I’ve heard it said that the pizza you love most is the one you taste first. The technical term is “imprinting,” used by psychologists to describe the way newly hatched ducklings follow the first warm body they see in front of them even if it’s an animal psychologist. In the States, we imprint pizzas with a Neapolitan or Sicilian crust. I can think of no other way to explain the cries of indignation that greeted the opening of Otto (“eight” in Italian), a new pizzeria on 8th Street that produces an unusual pie resembling neither Neapolitan nor Sicilian pizza.
The crust at Otto is extremely thin, almost like a cracker. Those who have traveled to central Italy will recognize this type immediately. Often called pizza romana, the crust is really just a staging platform for one or two perfect ingredients: a thin slice of aged pecorino, a shaving or two of black truffle sprinkled with olive oil, or a single squash blossom picked a few hours earlier in a nearby field. According to Burton Anderson, America’s spy in Tuscany, this variety predates the Neapolitan type, harkening back to Etruscan times, when pizza chefs cooked their product on a hot rock. The technique at Otto is remarkably similar: the pies are first baked from the bottom on a stove, then quickly browned in a broiler.

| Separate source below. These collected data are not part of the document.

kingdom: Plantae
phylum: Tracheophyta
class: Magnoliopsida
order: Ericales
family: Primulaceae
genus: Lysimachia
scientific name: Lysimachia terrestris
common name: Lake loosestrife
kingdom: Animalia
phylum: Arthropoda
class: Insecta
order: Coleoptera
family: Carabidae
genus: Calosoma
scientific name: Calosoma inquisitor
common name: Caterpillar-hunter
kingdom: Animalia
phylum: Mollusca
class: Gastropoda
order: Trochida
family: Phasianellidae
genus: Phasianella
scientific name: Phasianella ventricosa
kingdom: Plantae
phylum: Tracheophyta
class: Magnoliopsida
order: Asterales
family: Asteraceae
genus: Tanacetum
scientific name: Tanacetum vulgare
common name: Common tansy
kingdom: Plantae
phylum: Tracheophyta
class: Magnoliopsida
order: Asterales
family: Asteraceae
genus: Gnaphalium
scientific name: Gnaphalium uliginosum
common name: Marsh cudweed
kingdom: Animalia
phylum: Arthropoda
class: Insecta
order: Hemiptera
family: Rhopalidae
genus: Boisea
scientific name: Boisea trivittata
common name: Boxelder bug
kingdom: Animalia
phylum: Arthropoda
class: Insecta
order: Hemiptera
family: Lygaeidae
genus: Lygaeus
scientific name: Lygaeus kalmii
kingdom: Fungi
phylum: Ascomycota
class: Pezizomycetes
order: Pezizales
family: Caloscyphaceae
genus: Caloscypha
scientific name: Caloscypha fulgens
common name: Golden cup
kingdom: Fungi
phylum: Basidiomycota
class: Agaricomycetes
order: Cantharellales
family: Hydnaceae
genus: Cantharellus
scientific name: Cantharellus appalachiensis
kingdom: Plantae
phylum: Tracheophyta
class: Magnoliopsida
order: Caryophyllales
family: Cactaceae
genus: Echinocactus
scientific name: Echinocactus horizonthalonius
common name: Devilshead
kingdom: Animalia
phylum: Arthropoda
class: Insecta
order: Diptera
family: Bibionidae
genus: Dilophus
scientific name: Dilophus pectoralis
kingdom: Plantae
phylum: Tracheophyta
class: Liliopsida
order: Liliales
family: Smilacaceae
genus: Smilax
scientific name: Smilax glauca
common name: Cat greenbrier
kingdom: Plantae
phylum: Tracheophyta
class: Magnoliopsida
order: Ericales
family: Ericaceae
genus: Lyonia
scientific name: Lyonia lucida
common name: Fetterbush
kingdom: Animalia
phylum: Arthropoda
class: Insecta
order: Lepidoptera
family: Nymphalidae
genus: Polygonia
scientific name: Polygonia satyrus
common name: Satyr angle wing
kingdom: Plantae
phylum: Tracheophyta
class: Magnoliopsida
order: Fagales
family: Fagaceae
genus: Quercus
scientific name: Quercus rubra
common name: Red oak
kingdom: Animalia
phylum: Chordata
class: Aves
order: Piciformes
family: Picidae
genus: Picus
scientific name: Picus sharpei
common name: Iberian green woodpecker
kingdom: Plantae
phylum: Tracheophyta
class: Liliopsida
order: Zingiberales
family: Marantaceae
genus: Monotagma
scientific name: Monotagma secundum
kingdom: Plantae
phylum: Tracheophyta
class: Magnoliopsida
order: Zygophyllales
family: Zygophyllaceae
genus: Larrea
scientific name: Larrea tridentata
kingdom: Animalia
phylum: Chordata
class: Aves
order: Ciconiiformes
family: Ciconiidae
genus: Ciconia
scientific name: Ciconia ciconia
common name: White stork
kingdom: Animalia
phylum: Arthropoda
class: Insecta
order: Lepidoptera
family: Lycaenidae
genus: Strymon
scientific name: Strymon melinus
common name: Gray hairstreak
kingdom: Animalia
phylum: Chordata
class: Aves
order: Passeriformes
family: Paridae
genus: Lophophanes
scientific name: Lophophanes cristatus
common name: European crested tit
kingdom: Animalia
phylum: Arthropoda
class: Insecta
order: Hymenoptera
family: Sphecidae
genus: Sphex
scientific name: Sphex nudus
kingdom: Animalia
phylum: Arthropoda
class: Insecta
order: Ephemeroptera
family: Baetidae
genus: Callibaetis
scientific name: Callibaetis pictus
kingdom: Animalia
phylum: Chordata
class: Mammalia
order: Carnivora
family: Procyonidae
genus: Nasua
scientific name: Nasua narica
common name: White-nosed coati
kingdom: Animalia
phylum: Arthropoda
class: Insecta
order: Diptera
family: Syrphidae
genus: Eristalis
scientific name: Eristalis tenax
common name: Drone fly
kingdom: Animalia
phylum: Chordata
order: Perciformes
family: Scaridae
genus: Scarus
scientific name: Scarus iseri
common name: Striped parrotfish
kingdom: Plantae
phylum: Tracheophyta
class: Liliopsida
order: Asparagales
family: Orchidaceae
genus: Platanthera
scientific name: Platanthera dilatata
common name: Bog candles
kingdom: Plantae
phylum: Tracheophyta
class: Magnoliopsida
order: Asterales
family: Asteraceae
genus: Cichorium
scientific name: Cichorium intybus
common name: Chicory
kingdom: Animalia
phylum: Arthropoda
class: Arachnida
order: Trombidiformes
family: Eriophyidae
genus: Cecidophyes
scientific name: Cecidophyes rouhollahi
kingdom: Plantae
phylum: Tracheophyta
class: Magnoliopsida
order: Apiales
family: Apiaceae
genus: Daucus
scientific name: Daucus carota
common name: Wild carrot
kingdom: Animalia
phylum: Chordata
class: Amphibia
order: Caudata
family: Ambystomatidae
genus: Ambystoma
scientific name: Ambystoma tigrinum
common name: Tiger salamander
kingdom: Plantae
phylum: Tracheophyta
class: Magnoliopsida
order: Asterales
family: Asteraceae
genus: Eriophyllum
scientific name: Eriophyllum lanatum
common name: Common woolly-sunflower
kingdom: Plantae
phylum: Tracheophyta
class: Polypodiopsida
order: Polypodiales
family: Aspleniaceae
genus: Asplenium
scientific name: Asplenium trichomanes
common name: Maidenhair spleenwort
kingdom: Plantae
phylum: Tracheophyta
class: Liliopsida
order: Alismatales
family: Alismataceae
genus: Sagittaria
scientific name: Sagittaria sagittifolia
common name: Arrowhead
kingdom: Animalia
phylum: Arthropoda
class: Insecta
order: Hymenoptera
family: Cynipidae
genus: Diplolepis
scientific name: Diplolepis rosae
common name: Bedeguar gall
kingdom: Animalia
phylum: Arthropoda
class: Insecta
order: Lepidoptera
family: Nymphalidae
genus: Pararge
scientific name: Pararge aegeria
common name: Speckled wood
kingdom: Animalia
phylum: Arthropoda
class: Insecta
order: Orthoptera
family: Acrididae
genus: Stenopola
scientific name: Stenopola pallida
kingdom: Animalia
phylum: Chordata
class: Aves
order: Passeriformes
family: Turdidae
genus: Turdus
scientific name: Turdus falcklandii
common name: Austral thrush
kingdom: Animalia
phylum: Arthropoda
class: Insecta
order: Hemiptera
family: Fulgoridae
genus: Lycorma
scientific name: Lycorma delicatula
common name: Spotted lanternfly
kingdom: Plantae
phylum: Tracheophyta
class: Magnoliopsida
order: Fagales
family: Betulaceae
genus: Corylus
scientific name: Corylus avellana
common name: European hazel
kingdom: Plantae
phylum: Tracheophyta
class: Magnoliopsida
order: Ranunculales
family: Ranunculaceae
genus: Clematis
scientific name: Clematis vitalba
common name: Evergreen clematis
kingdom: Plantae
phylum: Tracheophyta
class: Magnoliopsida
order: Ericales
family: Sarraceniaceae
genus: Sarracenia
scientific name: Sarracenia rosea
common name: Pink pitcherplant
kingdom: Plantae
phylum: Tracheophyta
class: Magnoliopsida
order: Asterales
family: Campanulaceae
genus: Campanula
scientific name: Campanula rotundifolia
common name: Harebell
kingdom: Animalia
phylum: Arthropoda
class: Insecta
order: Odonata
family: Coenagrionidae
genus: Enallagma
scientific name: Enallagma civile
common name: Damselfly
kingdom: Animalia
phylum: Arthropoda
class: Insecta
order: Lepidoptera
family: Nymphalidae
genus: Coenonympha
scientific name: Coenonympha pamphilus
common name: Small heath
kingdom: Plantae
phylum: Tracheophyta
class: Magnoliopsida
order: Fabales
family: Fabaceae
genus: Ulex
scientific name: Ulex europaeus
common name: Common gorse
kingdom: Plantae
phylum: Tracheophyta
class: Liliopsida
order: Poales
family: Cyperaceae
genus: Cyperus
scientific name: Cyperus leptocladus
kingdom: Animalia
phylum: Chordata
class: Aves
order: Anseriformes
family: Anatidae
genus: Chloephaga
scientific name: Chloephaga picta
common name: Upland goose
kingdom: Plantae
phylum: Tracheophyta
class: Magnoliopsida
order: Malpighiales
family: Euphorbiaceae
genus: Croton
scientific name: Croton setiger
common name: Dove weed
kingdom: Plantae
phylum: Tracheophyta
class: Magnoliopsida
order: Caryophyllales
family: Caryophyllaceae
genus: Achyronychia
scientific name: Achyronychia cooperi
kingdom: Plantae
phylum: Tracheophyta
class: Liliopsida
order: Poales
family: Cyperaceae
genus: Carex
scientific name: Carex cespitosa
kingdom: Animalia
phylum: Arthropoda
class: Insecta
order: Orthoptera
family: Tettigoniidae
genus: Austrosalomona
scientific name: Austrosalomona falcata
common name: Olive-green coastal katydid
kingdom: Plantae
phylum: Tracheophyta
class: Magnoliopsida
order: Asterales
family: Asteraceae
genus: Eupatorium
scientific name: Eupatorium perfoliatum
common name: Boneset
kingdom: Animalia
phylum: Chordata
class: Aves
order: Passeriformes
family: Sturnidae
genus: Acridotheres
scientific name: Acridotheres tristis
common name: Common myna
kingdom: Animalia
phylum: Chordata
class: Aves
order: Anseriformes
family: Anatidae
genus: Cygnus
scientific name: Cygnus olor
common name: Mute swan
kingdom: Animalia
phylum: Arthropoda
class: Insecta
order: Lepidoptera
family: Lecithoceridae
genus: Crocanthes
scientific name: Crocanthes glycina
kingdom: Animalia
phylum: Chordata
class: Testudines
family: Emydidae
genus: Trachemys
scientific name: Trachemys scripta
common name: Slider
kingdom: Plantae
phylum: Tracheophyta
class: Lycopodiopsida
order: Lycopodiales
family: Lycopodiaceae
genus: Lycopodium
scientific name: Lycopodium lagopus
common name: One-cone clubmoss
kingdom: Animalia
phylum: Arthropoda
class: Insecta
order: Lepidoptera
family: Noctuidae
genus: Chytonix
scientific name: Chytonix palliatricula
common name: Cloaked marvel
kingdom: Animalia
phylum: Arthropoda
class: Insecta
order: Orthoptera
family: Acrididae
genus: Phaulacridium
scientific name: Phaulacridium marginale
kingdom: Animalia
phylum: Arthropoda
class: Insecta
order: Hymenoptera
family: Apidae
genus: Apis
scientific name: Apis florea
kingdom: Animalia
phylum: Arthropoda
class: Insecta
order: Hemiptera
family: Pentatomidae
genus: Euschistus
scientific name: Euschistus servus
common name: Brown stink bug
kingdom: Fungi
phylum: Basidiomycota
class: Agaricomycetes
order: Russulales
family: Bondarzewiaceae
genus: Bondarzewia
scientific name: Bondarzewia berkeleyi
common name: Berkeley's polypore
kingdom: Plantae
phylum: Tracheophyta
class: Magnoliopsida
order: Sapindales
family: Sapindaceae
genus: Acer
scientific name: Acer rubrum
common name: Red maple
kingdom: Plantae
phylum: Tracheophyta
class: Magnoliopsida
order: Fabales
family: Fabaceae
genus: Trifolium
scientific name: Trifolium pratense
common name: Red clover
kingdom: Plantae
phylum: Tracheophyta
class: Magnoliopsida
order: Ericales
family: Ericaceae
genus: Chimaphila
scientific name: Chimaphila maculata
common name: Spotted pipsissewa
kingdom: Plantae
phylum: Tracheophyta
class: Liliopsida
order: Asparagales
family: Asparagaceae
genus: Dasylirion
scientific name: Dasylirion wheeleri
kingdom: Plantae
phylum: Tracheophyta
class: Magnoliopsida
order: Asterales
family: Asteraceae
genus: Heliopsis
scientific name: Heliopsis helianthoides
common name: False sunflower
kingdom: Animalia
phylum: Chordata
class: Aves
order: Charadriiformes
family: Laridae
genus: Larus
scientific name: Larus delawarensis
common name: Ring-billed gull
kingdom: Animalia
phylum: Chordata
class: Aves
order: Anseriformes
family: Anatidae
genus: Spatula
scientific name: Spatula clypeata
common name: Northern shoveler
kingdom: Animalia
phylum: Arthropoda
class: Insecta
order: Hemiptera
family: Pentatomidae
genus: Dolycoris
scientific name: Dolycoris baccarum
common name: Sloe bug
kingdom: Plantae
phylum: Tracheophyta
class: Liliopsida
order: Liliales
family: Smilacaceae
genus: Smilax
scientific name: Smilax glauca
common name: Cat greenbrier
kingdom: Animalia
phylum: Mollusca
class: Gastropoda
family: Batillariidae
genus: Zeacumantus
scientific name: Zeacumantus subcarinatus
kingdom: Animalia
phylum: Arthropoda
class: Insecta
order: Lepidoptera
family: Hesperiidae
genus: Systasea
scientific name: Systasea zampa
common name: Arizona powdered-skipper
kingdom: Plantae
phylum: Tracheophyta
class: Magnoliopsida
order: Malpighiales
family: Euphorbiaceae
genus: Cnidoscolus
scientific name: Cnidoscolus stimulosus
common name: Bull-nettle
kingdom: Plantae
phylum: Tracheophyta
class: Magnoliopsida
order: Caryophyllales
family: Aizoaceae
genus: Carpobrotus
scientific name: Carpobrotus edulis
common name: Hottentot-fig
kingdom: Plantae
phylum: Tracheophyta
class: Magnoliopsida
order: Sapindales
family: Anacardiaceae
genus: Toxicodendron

As with pizza romana, the product at Otto ($7 to $14) flaunts modest quantities of startlingly good ingredients. The signature pie, in fact, features lardo, air-cured strips of pork fat scented with nutmeg, partly melting into the crisp crust and producing a funky prosciutto like tang. This may be the kinkiest pizza the city has ever seen, and it’s not surprising that Famous Ray’s devotees are furious. Aiming to accommodate all tastes, the right half of the menu features reassuringly familiar toppings like pepperoni, prosciutto with arugula, and quattro stagione (artichokes, mushrooms, ham, and asparagus in separate quadrants). The left side lists wilder experiments involving ingredients like bottarga (pressed fish roe), Friulian cheese, chard, shaved fennel, and herb pesto. I can’t guarantee you’ll like all of them—I certainly don’t. My favorites include a potato, ricotta, and pickled-anchovy pie, and an almost conventional margherita smeared with a rich and creamy buffalo mozzarella.
Even if you despise the pies at Otto, you can still have a memorable meal. Among house-cured pork, the coppa ($8) is prodigal, a small-circumference shoulder-meat ham boasting a wonderful buttery texture. Beans al fiasco ($4) delivers a teacup of plump earthy beans cooked till they’re creamy inside, deposited in enough olive oil to dress a good-size salad. “Fritto del giorno” is a daily fried selection that comes drained on a piece of butcher paper and colorfully sprinkled with parsley, lemon zest, and crushed red chiles. Best is Saturday’s, a triangular variation on the chickpea fritters called panelle that one can still find in Brooklyn Sicilian focaccerias. Among the fish appetizers ($8), skip the baby octopus in favor of the scungilli salad—tender slices of conch reverently matched in the Italian American manner with chopped celery and fruity olive oil.
Otto is also an enoteca, and three-quarters of the menu is devoted to Italian wines organized by region. Though prices stray into the high-rolling $100 range, there are plenty of good bottles at $30 and less: a Sardinian cannonau, a Maremman morellino di Scansano, and a vine nobile de Montepulciano, in particular. But one of the most memorable taste sensations at Otto is as controversial as the pizzas. The olive oil gelato, drizzled with extra oil and dotted with crunchy sea salt, lies smooth and cold on the tongue. Like Otto itself, this frozen dessert shocks and then seduces. I was imprinted immediately.